(Task details) Below are records. Copy every line with "ecommerce" in it.

---------- Recorded data ----------

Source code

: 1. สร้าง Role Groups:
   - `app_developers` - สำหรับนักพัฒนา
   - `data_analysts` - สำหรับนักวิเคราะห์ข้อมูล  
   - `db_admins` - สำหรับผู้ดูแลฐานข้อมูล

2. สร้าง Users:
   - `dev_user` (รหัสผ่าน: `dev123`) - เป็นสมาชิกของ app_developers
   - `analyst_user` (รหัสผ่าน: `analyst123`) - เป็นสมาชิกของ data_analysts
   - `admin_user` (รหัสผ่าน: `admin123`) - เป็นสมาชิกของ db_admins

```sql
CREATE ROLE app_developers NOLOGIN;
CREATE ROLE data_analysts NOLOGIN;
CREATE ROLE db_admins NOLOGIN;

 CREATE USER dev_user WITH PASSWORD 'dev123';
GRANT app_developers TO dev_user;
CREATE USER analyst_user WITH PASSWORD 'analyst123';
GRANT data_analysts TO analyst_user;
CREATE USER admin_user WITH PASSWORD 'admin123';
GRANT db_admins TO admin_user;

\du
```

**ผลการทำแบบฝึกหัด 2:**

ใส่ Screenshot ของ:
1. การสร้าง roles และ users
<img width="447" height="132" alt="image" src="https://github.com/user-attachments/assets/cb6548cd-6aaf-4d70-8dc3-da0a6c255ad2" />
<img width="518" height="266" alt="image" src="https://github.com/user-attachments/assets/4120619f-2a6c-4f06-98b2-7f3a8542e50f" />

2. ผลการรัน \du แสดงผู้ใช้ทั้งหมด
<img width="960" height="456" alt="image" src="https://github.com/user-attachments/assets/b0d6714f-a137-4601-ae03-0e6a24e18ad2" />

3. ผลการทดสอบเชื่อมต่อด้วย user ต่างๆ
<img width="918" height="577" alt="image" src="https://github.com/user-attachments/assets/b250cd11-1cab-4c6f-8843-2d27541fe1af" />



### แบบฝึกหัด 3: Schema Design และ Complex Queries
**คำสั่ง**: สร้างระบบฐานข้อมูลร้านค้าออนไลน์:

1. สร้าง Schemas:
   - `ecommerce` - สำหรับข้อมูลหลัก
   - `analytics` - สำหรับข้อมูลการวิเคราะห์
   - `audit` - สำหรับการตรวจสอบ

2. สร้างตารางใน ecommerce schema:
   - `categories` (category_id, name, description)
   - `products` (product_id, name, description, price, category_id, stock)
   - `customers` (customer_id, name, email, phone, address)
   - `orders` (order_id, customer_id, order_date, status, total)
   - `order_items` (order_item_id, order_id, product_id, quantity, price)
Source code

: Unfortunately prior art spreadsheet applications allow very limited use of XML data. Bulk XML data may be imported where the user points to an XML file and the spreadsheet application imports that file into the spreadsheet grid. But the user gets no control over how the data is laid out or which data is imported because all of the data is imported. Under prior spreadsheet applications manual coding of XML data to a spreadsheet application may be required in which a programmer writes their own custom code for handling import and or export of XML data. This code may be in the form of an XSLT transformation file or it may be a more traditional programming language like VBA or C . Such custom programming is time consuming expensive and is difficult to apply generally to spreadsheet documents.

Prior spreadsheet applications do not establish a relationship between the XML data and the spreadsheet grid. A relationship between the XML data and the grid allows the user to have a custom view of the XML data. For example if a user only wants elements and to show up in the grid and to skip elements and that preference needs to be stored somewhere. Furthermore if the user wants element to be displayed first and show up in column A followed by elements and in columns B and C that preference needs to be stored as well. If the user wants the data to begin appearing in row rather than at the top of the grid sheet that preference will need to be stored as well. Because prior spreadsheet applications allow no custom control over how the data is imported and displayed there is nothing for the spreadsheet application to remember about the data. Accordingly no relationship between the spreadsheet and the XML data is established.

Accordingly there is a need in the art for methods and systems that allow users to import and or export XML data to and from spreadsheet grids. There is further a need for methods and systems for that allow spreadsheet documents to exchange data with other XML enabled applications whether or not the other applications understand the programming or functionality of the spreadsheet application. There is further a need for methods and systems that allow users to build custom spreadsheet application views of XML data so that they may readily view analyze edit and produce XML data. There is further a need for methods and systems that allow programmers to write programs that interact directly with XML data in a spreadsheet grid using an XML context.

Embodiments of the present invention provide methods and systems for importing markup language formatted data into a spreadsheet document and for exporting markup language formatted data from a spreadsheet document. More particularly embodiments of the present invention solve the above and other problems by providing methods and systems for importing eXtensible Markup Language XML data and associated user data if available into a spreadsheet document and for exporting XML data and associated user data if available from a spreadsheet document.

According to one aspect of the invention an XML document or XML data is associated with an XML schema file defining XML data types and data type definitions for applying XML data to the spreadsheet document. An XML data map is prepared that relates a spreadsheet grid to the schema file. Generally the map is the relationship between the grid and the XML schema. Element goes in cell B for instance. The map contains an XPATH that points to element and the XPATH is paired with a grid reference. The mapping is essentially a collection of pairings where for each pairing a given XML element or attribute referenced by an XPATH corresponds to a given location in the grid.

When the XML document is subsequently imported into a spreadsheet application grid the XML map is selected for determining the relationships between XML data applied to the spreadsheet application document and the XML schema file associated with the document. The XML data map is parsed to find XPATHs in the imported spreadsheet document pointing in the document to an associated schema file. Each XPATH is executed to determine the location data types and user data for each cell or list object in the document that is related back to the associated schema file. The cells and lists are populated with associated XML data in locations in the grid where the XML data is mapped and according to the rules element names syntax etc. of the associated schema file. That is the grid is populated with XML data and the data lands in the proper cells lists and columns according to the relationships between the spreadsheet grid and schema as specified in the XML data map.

----------

(Solution to this task)
   - `ecommerce` - สำหรับข้อมูลหลัก
2. สร้างตารางใน ecommerce schema:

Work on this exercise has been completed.